━━━━━ SOURCE DOCUMENT ━━━━━

Filed Under:Your Practice, Regulatory

Lease snag unlikely to delay AIG designation

AIG announced it has not received about $420 million required as an interim step toward completion of the sale of its leasing subsidiary to a Chinese investment group sometime in June.

However, this snag — and the potential it raises that the sale could fall through — is unlikely to delay designation of AIG as a systemically significant nonbank by the government — a step that could occur as early as June 3.

Speculation centers on AIG, Prudential Financial, GE Capital to be the first nonbank SIFIs designated.

John Nadel, an analyst at Sterne Agee & Leach in New York, implied in an investor’s note that the only potential impact on AIG from the the failure of the deal to go through would be that the company could rethink the timing of share repurchases.

In his note, Nadel pointed to “press reports that the Financial Stability Oversight Council could meet and “formally designate the first wave of nonbank Systemically Significant Financial Institutions” June 3.

━━━━━ ENTRIES PROVIDED ━━━━━

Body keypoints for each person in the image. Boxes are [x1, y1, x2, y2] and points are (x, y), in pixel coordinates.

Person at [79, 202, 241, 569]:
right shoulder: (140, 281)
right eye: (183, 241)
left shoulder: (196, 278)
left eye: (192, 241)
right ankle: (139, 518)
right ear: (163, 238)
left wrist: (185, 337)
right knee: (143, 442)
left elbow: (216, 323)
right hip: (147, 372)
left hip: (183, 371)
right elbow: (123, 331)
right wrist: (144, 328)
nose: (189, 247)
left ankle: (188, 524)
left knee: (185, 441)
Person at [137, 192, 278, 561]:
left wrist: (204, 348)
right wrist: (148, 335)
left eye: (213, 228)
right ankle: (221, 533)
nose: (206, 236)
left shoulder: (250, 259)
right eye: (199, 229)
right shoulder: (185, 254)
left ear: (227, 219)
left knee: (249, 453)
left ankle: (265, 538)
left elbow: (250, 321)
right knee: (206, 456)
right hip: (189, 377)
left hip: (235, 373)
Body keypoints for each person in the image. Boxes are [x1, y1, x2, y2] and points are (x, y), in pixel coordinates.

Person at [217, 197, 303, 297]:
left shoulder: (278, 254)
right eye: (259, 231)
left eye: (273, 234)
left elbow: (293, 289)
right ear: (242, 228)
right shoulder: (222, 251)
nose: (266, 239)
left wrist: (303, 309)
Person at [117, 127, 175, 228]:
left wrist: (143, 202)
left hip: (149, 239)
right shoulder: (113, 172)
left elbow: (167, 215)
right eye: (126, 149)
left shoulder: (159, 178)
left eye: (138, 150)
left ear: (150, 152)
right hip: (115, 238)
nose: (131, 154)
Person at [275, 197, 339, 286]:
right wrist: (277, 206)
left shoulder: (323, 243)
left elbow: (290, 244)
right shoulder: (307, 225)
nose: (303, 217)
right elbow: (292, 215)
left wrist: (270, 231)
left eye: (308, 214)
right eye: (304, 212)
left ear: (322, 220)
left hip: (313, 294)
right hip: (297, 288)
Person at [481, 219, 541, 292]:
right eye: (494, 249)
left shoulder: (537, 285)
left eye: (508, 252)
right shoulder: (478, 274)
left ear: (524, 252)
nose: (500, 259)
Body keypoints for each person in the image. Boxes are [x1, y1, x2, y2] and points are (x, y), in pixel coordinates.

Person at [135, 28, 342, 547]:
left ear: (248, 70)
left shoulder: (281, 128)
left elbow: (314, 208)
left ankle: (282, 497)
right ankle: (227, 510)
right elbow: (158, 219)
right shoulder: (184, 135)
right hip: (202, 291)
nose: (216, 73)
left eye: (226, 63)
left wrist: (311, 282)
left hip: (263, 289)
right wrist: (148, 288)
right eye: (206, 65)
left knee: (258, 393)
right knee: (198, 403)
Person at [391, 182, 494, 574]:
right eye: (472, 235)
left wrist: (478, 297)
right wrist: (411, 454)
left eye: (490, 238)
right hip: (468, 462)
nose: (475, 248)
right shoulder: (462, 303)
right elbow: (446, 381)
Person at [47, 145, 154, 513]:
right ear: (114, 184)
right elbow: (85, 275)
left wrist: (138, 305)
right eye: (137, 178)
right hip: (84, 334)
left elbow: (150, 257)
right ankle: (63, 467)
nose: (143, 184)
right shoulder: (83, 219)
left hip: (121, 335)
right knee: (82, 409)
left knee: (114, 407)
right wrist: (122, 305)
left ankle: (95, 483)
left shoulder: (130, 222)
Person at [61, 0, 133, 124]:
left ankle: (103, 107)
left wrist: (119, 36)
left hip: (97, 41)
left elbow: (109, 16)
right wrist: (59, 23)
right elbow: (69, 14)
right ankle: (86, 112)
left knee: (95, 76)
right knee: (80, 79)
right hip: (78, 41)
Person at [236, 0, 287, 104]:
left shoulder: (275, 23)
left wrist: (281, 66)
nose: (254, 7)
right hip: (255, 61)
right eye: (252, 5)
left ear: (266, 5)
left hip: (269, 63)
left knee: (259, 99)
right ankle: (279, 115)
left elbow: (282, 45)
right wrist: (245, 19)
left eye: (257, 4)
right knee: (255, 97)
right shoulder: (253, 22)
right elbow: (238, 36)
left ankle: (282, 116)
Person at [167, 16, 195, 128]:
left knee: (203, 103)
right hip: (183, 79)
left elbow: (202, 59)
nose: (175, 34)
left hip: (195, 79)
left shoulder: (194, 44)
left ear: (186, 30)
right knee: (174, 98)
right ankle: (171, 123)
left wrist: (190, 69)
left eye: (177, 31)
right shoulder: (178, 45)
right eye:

━━━━━

AIM OF THE EXERCISE:
Translate this sentence from the news article about AIG into Spanish: "AIG announced it has not received about $420 million required as an interim step toward completion of the sale of its leasing subsidiary to a Chinese investment group sometime in June." The items have nothing to do with this.

FINAL ANSWER:
AIG anunció que no ha recibido unos 420 millones de dólares necesarios como paso intermedio hacia la conclusión de la venta de su filial de arrendamiento a un grupo de inversión chino en algún momento de junio.